Des émeutes surviennent en France tous les dix ou quinze ans. Ce n’est pas une fatalité. © getty images

Et si on misait sur ce que peuvent apporter les jeunes de banlieue ?

Gérald Papy
Gérald Papy Rédacteur en chef adjoint

Le sociologue Jean Viard propose de miser sur la biculturalité des immigrés pour bâtir un projet de codéveloppement entre l’Europe, la Méditerranée et l’Afrique.

Comme tous les dix ou quinze ans, la France fut le théâtre, fin juin et début juillet 2023, d’émeutes émanant de ses banlieues. Une partie significative des violences enregistrées alors a pris pour cible des symboles de l’Etat. Cette dimension a contribué à prioriser la réponse du pouvoir dans le registre de la répression, balayant l’émotion suscitée par le meurtre du jeune Nahel Merzouk par un policier et le questionnement récurrent sur la gestion par les forces de l’ordre des «quartiers difficiles». Le sociologue Jean Viard ne se résout pas à ce qu’une nouvelle irruption de violence se reproduise dans dix ans ou avant, et propose d’explorer une voie d’apaisement dans son essai sous forme de cri d’alarme, Une émeute est le langage de ceux qui ne sont pas entendus (1).

Plus nous sommes inhospitaliers aux enfants des anciennes colonies, plus le codéveloppement sera impossible.

L’auteur s’inscrit en faux contre l’idée, véhiculée par l’extrême droite, que la France est au bord de la guerre civile. La société est de plus en plus accueillante aux «étranges étrangers», assure-t-il sur la base d’une observation sur le temps long des sentiments de ses compatriotes. Il n’en constate pas moins que la France s’est évertuée à masquer la question postcoloniale depuis l’indépendance de l’Algérie, il y a plus de soixante ans. Il en donne pour preuve l’assignation des populations immigrées aux «quartiers» alors que l’utilisation du terme «faubourgs» (de la ville) consacrerait pour leurs habitants la possibilité d’une transition vers d’autres lieux de vie et donc, vers une plus grande intégration.
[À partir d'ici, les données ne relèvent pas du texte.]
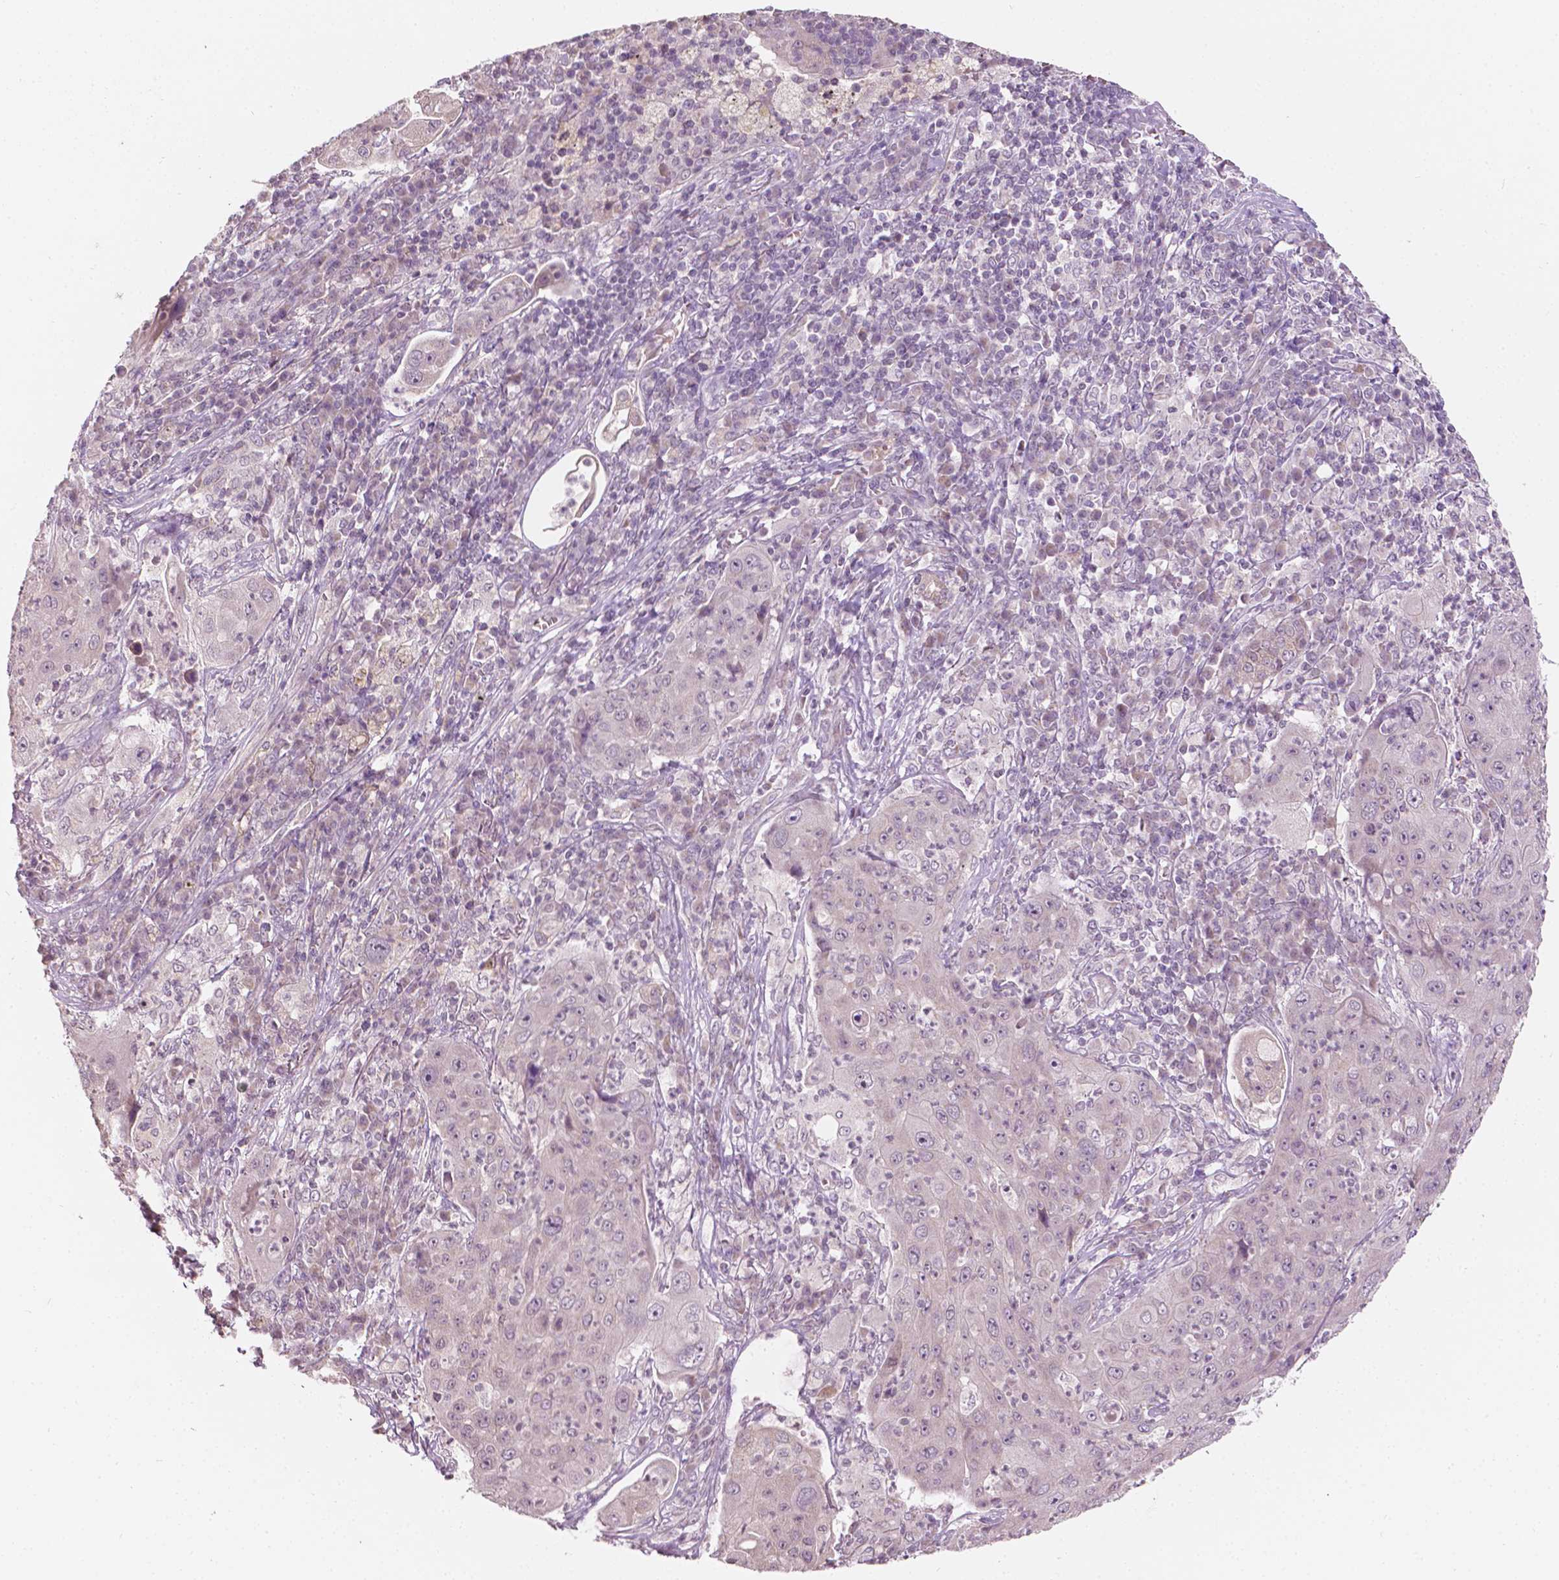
{"staining": {"intensity": "negative", "quantity": "none", "location": "none"}, "tissue": "lung cancer", "cell_type": "Tumor cells", "image_type": "cancer", "snomed": [{"axis": "morphology", "description": "Squamous cell carcinoma, NOS"}, {"axis": "topography", "description": "Lung"}], "caption": "High magnification brightfield microscopy of lung cancer stained with DAB (3,3'-diaminobenzidine) (brown) and counterstained with hematoxylin (blue): tumor cells show no significant staining.", "gene": "NOS1AP", "patient": {"sex": "female", "age": 59}}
(1) Une émeute est le langage de ceux qui ne sont pas entendus. Pour une pensée postcoloniale positive, par Jean Viard, L’Aube, 128 p.
(1) Une émeute est le langage de ceux qui ne sont pas entendus. Pour une pensée postcoloniale positive, par Jean Viard, L’Aube, 128 p. © National

Il faut faire une place aux peaux brunes, martèle Jean Viard. Il s’agit d’une question de respect de l’autre mais aussi de défense des intérêts de tous. «Plus nous sommes inhospitaliers aux enfants des anciennes colonies, plus le codéveloppement sera impossible ; partant, plus l’Afrique et la Méditerranée seront pauvres et nous enverront par nécessité des vagues de plus en plus incontrôlables de migrants.» Ce codéveloppement par-delà la Méditerranée est crucial pour les Européens. Dans cette perspective, la centralité afro-méditerranéenne de l’immigration en France est un atout considérable qu’il faut faire fructifier «en faisant des jeunes biculturels un point d’appui et un point de force» dans «un monde où nous serons minoritaires en nombre physiquement et culturellement, mais où notre science, notre techno- logie, nos firmes, et notre éducation seront nos forces réelles.» Beau projet.